As the East London rapper Berna, pictured, put it: ‘And the gang do crimes cause crime pay’. (YouTube)


Ralph Leonard
19 Dec 2025 - 6 mins

Alibi, a bar in Altrincham, Cheshire, recently made the news for banning solo patrons after 9pm. But it’s worth noting what else the landlord frowns upon — or rather, who else. “No sportswear/trackies,” wrote the landlord, Carl Peters. “No Stone Island. No ripped/frayed jeans. No baseball caps. No roadman vibes.”

Roadman? To the uninitiated, the term generally refers to a young, working-class black Londoner wearing a black puffer jacket, a dark tracksuit, black Nike Air Maxes. The look fuses the casual with the athletic. He might be carrying a manbag and wearing a face covering of some sort. He mostly listens to grime and drill music and he speaks a kind of Multicultural London English (MLE), often sneered at as “roadman English”. Yes, that guy.

■ WRITTEN INSTRUCTION ■
Write out the passage from the article on roadman style, beginning at the words "Roadman? To the" and stopping after "Yes, that guy.". The lines that follow have no connection to the text above.

■ ENTRIES SUPPLIED ■
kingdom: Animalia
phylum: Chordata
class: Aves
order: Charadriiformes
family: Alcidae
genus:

■ THE COMPLETED TASK ■
Roadman? To the uninitiated, the term generally refers to a young, working-class black Londoner wearing a black puffer jacket, a dark tracksuit, black Nike Air Maxes. The look fuses the casual with the athletic. He might be carrying a manbag and wearing a face covering of some sort. He mostly listens to grime and drill music and he speaks a kind of Multicultural London English (MLE), often sneered at as “roadman English”. Yes, that guy.